I did some googling but the results were not promising, but with my limited linux experience I hypothesize that it should be a missing dependencies on the linux distribution and along with the idea that the lambda might be run locally, I SSH into the deeplens as the user aws_cam user and ran:

sudo apt install libjpeg-dev

and surprisingly it worked!! So this seems to prove the notion of lambda being run in some form or another as I managed to fixed the error by installing the dependency locally on the deeplens.

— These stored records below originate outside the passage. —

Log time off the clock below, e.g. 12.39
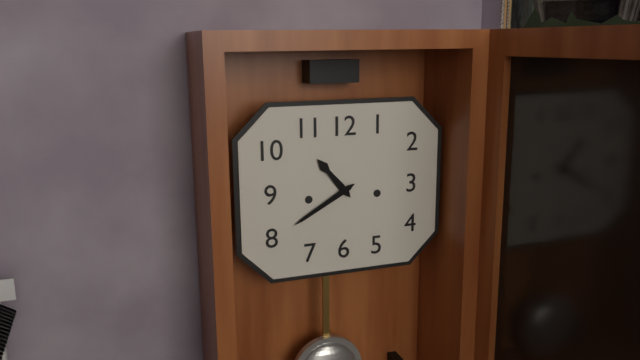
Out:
10.40
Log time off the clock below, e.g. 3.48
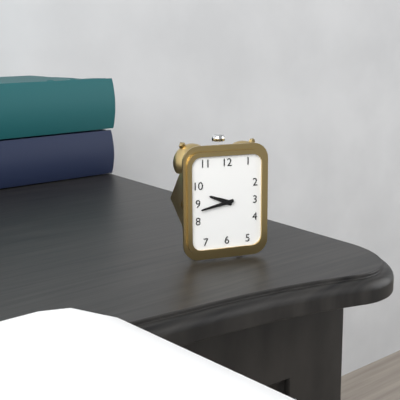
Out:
9.43
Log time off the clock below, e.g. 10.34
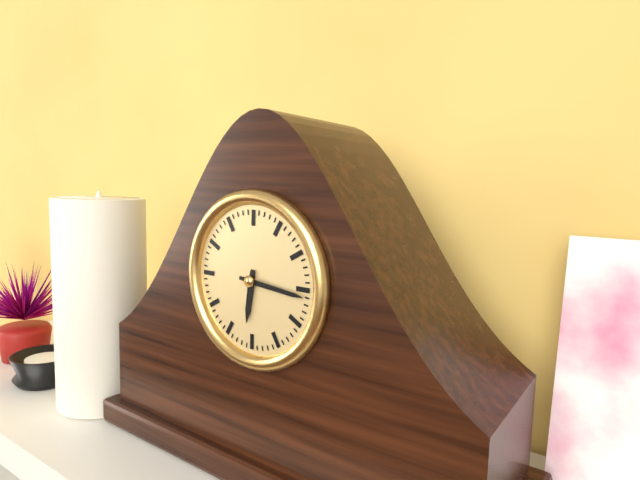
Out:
6.16
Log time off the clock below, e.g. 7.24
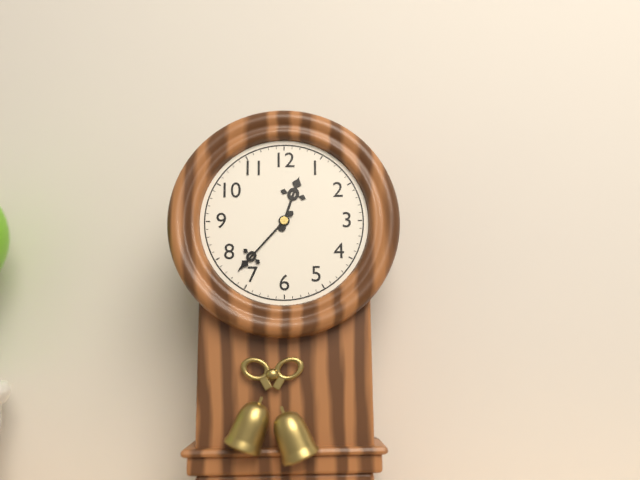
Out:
12.37
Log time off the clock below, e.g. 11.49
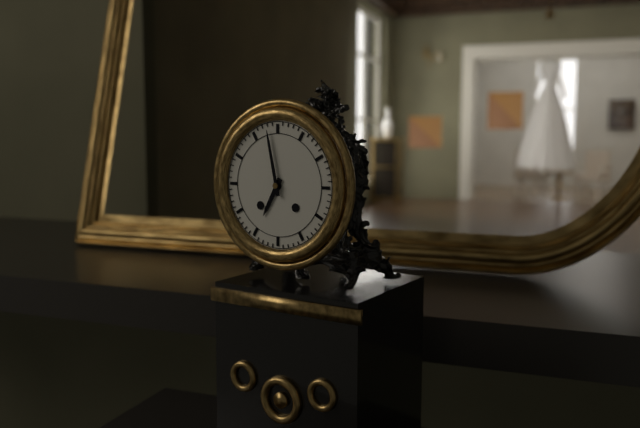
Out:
6.58
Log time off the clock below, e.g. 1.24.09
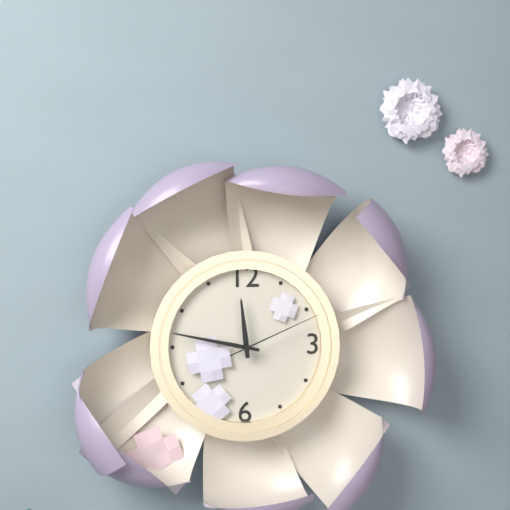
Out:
11.47.11
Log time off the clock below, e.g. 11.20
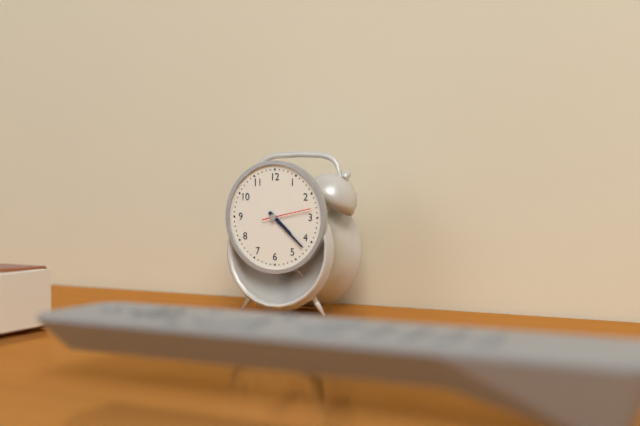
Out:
4.22
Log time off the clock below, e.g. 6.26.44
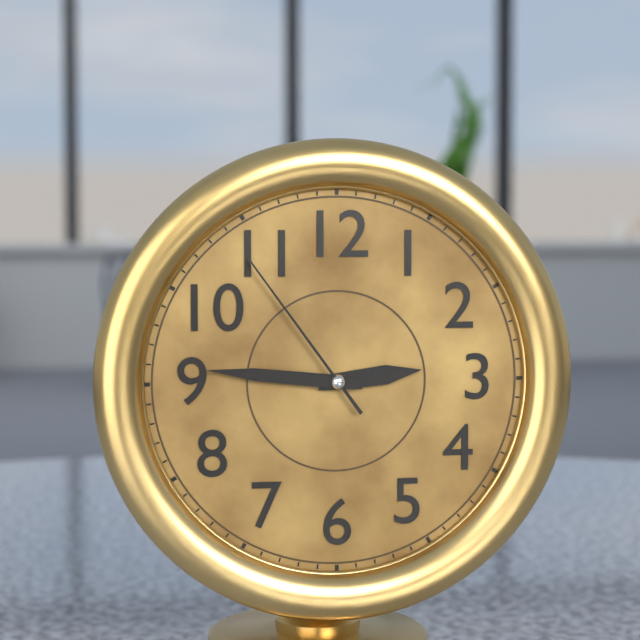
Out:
2.46.54
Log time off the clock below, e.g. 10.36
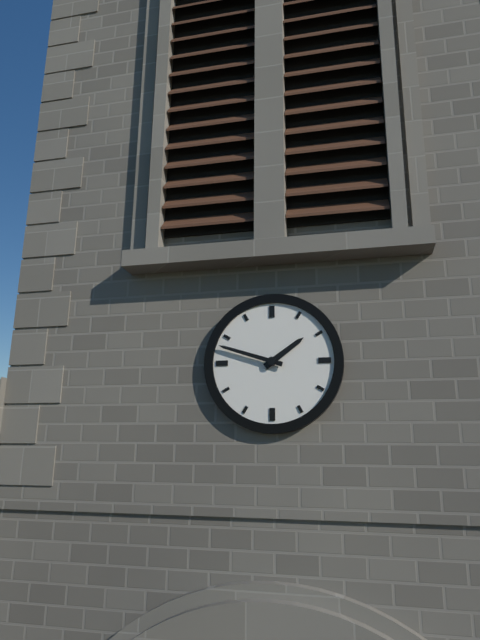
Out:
1.48
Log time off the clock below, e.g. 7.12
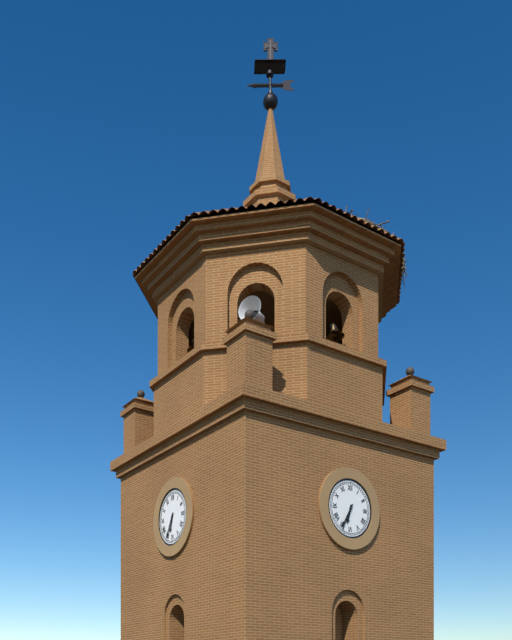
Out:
6.35
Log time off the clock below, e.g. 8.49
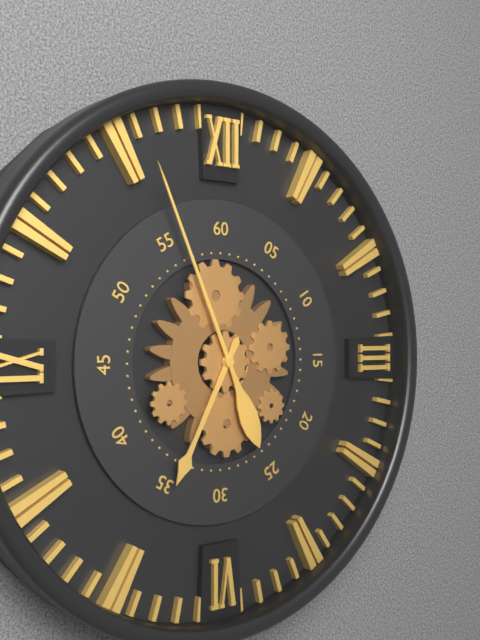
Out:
6.56
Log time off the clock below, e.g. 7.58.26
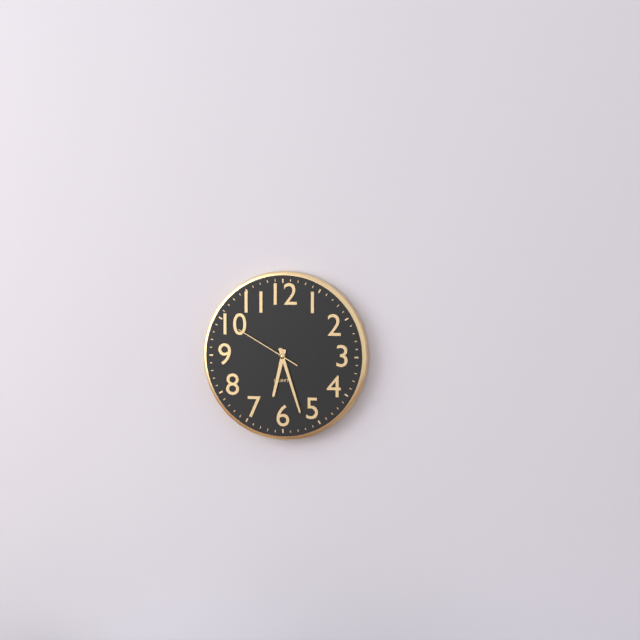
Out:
6.27.50
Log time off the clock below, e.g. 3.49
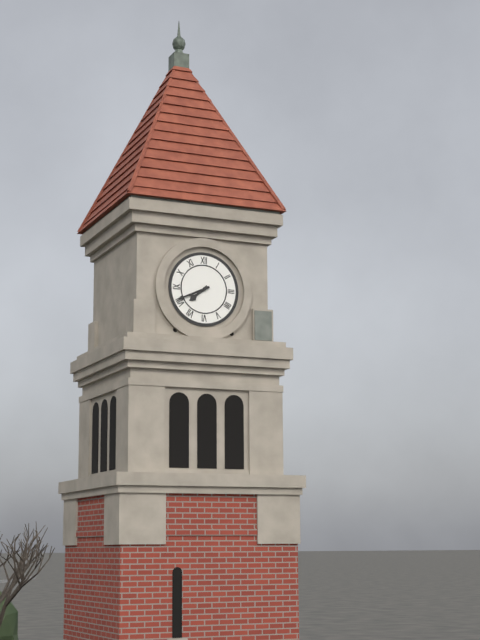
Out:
7.41
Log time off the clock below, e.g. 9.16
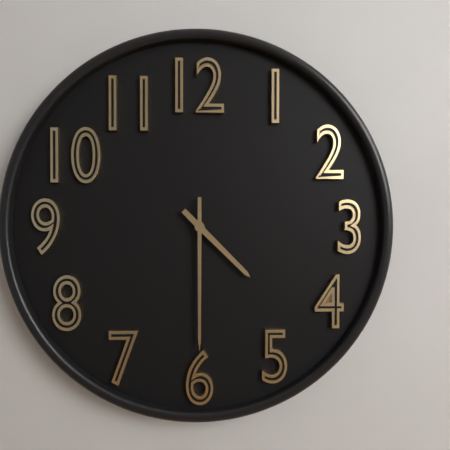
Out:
4.30
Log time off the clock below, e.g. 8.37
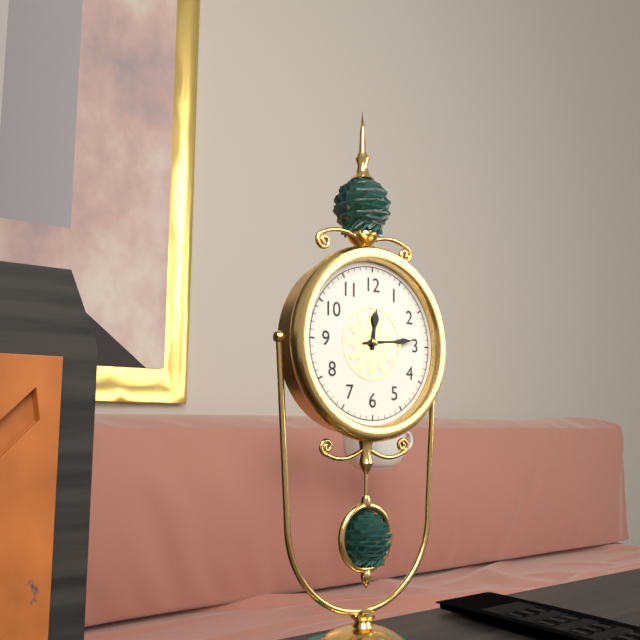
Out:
12.14
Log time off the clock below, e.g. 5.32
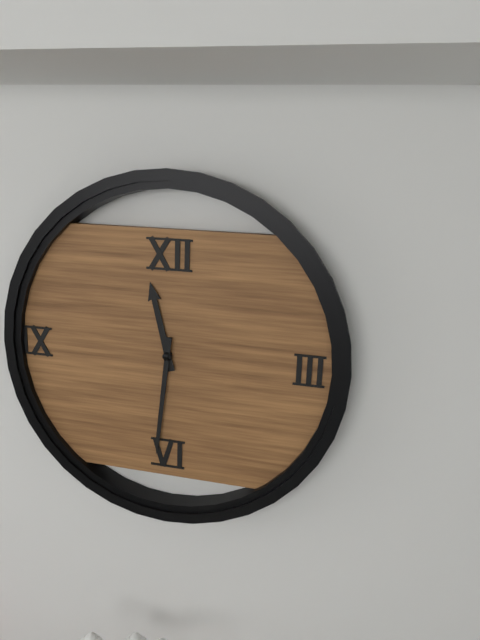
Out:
11.31
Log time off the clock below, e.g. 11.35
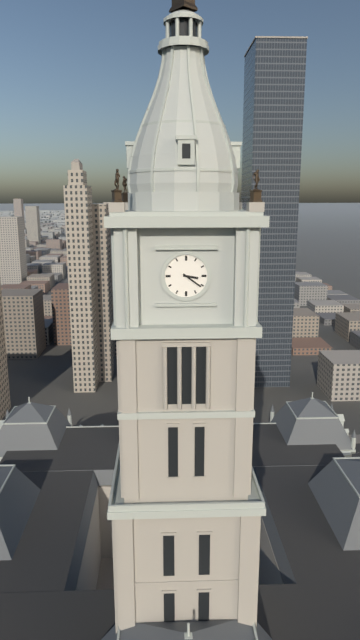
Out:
3.21
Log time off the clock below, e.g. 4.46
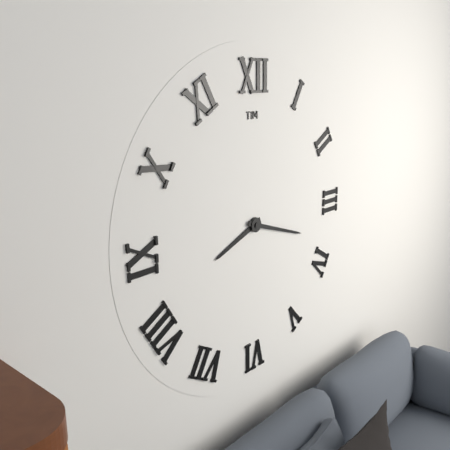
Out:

But I did also note that simply doing:

pip install Pillow

locally on the deeplens doesn’t seems to work, as I would have a module not found error. I’ll have to use the method I mentioned at the ’ Pip install differences in Amazon Linux vs Manjaro(python)’ section. Just something to think about.

In the end however I did also copied the libjpeg.so.62 file from the

/usr/lib64

folder from my Manjaro setup and put into the root directory of the lambda function for good measure. However, didn’t try out whether the lambda will work with this workaround instead of installing libjpeg locally on the deeplens.